--- TEXTE FOURNI ---
Archive pour avril 2012

La danse de Saint-Georges, encore

mercredi 25 avril 2012

« Nous touchons au but. Les listes sont terminées ainsi que les trois quarts des fiches »,  nous apprend aujourd’hui dans le journal Bernard Attinger, en charge de l’inventaire communal. Nous en sommes très contents. Rappelons que cet inventaire est exigé par l’article 96 du règlement des constructions de 1988, il y a de cela 24 ans. Comme cet inventaire n’est pas dynamique, et que tout le monde attend qu’il soit fini pour commencer à bosser, eh ben entre-temps on casse tout. C’est simple.

« De manière plus globale, il faut savoir être raisonnable. Tout ne peut pas être conservé« , nous rassure enfin l’homme de l’art, qui est à sa profession ce que l’archéologue cantonal est à la sienne: un fossoyeur. Car enfin, n’est-on pas en mesure d’attendre de l’architecte en charge de l’inventaire communal un peu plus de combativité? Il faut savoir être raisonnable, dit-il. Renvoyons le compliment aux promoteurs, qui depuis 60 ans se fourrent dans les poches les centaines de millions du bétonnage aveugle.

L’architecte Perraudin, qui est sans doute un brave homme, va gagner plusieurs billets dans l’opération du Clos Saint-Georges, devisée à plus de 20 millions. 10%? 15%? Voilà qui fait beaucoup d’argent pour un seul homme! Surtout que c’est une tradition familiale : c’est papa Perraudin qui, en 1952,  a foutu par terre le Grand-Hôtel de Sion, construit en 1896 par le bureau de Kalbermatten pour l’hôtelier Jean Anzévui :

 

« Vaste bâtiment à trois corps, […] idéalement placé au milieu d’un grand jardin, proche à la fois de la gare et de la vieille ville, l’hôtel répond aux attentes d’une clientèle aisée par sa situation et son confort. 80 lits en 1913 » peut-on lire dans l’INSA vol. 9 (Inventaire suisse d’architecture, 1850-1920 : villes. La notice sur Sion, dont sont extraites la plupart des illustrations de cet article, a été rédigée par Catherine Raemy-Berthod).

--- CONSIGNES ---
(1) Recopiez le passage du texte fourni qui commence aux mots « La danse de » et s'arrête après « tout. C’est simple. », en remplaçant « bosser » par « travailler ».
(2) D'après le texte fourni :
(a) De quelle année date le règlement des constructions qui exige l'inventaire ?
(b) Par quel bureau et en quelle année le Grand-Hôtel de Sion a-t-il été construit ?
(c) Combien de lits l'hôtel comptait-il en 1913 ?
Appuyez-vous uniquement sur le texte fourni.

--- DONNÉES FOURNIES ---

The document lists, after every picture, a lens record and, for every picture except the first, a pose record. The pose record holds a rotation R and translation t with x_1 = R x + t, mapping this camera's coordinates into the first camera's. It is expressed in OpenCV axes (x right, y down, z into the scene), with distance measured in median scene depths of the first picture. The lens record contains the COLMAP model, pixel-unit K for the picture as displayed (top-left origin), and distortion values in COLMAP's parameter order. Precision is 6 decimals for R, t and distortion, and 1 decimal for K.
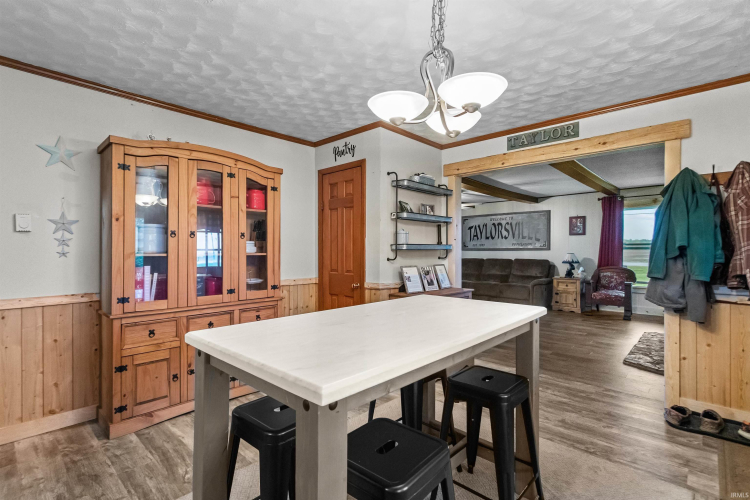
lens RADIAL K [[353.4, 0, 379.2], [0, 353.4, 251.7], [0, 0, 1]] dist [0.001376, 0.002168]
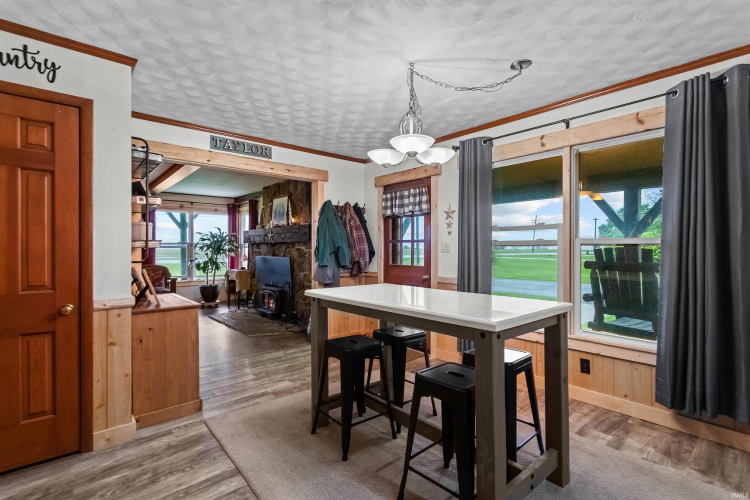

--- CORRIGÉ ---
(1)
La danse de Saint-Georges, encore

mercredi 25 avril 2012

« Nous touchons au but. Les listes sont terminées ainsi que les trois quarts des fiches »,  nous apprend aujourd’hui dans le journal Bernard Attinger, en charge de l’inventaire communal. Nous en sommes très contents. Rappelons que cet inventaire est exigé par l’article 96 du règlement des constructions de 1988, il y a de cela 24 ans. Comme cet inventaire n’est pas dynamique, et que tout le monde attend qu’il soit fini pour commencer à travailler, eh ben entre-temps on casse tout. C’est simple.

(2)
(a) De 1988.
(b) Par le bureau de Kalbermatten, en 1896.
(c) 80 lits.